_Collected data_
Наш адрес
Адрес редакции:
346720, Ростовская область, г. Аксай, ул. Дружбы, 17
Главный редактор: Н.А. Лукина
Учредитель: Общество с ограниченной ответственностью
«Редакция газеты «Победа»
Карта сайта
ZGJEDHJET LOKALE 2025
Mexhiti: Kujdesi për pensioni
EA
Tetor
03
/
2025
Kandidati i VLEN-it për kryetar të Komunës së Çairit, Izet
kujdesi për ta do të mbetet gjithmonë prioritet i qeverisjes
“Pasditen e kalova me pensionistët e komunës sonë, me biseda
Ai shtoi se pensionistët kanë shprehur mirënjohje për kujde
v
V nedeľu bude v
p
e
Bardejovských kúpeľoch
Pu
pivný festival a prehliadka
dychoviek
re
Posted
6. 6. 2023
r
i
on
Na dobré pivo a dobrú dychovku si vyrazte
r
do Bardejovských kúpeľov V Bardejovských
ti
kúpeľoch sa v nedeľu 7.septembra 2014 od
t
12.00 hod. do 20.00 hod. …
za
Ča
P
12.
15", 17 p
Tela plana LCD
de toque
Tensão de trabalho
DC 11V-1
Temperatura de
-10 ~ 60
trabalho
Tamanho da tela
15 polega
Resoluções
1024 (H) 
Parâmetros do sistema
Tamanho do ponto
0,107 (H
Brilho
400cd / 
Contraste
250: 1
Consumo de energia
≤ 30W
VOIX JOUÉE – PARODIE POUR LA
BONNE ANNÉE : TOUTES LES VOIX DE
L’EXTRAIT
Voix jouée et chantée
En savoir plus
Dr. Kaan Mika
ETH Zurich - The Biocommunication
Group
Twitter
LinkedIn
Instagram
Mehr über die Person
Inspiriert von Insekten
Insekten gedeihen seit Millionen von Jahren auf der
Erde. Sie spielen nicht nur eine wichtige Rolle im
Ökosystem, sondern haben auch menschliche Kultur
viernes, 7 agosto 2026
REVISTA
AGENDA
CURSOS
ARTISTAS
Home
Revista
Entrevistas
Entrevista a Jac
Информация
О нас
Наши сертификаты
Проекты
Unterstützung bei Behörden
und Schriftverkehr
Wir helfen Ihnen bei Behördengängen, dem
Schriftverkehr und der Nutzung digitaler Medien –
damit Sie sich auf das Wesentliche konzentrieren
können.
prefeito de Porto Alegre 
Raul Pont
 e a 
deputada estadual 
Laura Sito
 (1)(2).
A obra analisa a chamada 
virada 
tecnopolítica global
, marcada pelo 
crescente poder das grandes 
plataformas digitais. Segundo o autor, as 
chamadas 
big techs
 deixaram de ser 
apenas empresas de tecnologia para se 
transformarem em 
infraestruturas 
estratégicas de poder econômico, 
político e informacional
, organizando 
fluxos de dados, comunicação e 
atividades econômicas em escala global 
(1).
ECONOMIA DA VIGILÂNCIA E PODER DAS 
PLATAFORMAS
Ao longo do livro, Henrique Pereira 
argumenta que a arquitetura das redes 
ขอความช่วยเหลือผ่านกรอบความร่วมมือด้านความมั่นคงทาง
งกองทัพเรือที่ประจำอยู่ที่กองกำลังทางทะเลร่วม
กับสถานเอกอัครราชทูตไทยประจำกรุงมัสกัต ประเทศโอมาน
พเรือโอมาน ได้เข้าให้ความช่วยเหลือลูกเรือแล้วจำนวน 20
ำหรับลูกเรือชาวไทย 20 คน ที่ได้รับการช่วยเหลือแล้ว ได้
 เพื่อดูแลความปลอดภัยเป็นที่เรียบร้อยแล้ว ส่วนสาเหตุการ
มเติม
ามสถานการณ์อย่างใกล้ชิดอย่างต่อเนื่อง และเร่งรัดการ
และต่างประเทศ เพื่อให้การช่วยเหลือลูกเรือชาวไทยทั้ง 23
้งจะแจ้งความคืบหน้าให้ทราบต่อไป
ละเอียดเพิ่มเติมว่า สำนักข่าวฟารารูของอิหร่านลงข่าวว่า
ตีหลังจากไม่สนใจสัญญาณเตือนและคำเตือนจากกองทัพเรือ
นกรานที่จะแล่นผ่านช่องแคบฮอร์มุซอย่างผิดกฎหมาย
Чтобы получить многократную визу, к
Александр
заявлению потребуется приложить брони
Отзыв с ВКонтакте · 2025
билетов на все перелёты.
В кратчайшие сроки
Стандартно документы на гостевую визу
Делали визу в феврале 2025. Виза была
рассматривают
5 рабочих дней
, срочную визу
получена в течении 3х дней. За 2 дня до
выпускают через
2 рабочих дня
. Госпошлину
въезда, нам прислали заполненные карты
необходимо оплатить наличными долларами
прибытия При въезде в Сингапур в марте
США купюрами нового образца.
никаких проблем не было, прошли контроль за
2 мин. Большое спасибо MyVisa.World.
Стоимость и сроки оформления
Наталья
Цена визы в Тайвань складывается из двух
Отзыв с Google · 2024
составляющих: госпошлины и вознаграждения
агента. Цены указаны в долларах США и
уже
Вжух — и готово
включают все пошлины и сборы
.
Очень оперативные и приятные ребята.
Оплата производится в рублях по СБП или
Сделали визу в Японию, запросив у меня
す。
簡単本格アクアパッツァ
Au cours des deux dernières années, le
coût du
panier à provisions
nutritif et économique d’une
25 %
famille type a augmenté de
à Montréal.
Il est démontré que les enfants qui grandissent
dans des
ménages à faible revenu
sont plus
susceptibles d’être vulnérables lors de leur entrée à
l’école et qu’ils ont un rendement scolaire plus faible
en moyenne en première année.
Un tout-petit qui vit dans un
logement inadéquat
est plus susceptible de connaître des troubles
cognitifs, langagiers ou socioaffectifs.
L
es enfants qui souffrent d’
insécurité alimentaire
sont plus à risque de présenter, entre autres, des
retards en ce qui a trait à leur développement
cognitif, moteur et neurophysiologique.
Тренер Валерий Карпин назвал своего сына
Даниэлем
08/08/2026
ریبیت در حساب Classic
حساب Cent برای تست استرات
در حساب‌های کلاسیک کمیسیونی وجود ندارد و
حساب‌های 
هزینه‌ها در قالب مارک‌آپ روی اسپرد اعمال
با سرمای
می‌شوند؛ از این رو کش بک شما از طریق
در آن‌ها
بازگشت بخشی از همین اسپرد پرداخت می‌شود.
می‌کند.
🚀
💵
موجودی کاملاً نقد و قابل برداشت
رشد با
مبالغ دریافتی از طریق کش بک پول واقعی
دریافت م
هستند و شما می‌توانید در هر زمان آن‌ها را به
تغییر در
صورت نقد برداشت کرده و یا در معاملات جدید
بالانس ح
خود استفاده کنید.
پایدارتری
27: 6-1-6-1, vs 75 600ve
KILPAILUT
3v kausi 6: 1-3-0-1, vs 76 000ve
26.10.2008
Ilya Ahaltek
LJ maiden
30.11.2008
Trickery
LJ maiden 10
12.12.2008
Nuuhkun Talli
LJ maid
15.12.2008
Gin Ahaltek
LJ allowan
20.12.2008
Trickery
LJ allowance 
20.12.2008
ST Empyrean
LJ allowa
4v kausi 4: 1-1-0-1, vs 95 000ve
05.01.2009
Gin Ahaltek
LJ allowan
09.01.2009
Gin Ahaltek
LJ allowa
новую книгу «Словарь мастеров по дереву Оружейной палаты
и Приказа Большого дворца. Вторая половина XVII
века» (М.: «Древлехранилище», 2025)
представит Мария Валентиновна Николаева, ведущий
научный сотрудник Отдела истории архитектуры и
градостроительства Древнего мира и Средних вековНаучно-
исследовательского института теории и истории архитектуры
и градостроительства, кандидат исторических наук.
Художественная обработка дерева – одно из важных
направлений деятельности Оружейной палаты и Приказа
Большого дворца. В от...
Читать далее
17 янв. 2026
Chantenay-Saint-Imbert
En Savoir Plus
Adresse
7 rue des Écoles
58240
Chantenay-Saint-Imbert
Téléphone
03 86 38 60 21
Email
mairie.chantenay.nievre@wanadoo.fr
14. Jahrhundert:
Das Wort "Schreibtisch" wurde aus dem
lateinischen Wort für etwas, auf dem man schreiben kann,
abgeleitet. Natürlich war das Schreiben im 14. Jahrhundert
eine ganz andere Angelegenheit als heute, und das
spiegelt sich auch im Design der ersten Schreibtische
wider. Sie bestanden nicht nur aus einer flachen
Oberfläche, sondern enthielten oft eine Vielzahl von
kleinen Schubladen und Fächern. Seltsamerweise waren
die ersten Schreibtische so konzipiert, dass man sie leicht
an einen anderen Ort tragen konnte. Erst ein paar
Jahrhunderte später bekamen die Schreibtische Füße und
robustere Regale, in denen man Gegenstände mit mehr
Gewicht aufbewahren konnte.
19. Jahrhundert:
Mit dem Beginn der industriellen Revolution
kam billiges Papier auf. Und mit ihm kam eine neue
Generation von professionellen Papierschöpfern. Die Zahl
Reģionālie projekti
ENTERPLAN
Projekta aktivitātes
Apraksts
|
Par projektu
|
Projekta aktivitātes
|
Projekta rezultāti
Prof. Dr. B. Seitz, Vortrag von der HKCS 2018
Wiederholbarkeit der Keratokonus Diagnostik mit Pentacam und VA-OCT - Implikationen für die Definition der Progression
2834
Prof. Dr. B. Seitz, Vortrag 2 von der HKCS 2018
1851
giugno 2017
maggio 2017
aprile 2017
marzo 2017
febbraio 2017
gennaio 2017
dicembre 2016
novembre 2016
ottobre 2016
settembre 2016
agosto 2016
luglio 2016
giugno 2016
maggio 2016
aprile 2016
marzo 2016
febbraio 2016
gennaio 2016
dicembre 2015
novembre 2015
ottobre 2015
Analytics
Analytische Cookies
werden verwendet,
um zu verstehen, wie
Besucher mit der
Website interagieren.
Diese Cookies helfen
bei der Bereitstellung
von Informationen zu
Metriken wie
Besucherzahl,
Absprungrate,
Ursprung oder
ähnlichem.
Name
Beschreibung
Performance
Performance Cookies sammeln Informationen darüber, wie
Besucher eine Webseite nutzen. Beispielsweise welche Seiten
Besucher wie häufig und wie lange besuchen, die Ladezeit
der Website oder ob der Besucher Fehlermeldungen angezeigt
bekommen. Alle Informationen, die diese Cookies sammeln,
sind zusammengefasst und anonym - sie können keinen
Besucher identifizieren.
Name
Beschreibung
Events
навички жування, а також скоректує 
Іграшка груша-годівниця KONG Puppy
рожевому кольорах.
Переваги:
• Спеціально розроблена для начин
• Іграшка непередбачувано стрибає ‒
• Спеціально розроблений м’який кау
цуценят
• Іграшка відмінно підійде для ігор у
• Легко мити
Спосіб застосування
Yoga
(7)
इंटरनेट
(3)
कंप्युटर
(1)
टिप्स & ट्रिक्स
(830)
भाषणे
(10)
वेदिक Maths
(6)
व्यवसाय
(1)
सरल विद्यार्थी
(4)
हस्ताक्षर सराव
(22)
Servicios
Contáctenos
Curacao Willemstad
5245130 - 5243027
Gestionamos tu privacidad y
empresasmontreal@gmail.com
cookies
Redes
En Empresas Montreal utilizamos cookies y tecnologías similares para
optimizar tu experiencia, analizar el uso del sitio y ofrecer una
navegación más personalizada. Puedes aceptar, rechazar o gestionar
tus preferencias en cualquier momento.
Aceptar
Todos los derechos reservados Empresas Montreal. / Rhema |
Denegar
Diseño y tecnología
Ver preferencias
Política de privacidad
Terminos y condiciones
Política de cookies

_What to work on_
Reproduce the part of the listing that runs from its first line through the line containing "Voix jouée et chantée", with "Brilho" replaced by "Luminosidade" and everything else left unchanged.

_Task response_
Наш адрес
Адрес редакции:
346720, Ростовская область, г. Аксай, ул. Дружбы, 17
Главный редактор: Н.А. Лукина
Учредитель: Общество с ограниченной ответственностью
«Редакция газеты «Победа»
Карта сайта
ZGJEDHJET LOKALE 2025
Mexhiti: Kujdesi për pensioni
EA
Tetor
03
/
2025
Kandidati i VLEN-it për kryetar të Komunës së Çairit, Izet
kujdesi për ta do të mbetet gjithmonë prioritet i qeverisjes
“Pasditen e kalova me pensionistët e komunës sonë, me biseda
Ai shtoi se pensionistët kanë shprehur mirënjohje për kujde
v
V nedeľu bude v
p
e
Bardejovských kúpeľoch
Pu
pivný festival a prehliadka
dychoviek
re
Posted
6. 6. 2023
r
i
on
Na dobré pivo a dobrú dychovku si vyrazte
r
do Bardejovských kúpeľov V Bardejovských
ti
kúpeľoch sa v nedeľu 7.septembra 2014 od
t
12.00 hod. do 20.00 hod. …
za
Ča
P
12.
15", 17 p
Tela plana LCD
de toque
Tensão de trabalho
DC 11V-1
Temperatura de
-10 ~ 60
trabalho
Tamanho da tela
15 polega
Resoluções
1024 (H) 
Parâmetros do sistema
Tamanho do ponto
0,107 (H
Luminosidade
400cd / 
Contraste
250: 1
Consumo de energia
≤ 30W
VOIX JOUÉE – PARODIE POUR LA
BONNE ANNÉE : TOUTES LES VOIX DE
L’EXTRAIT
Voix jouée et chantée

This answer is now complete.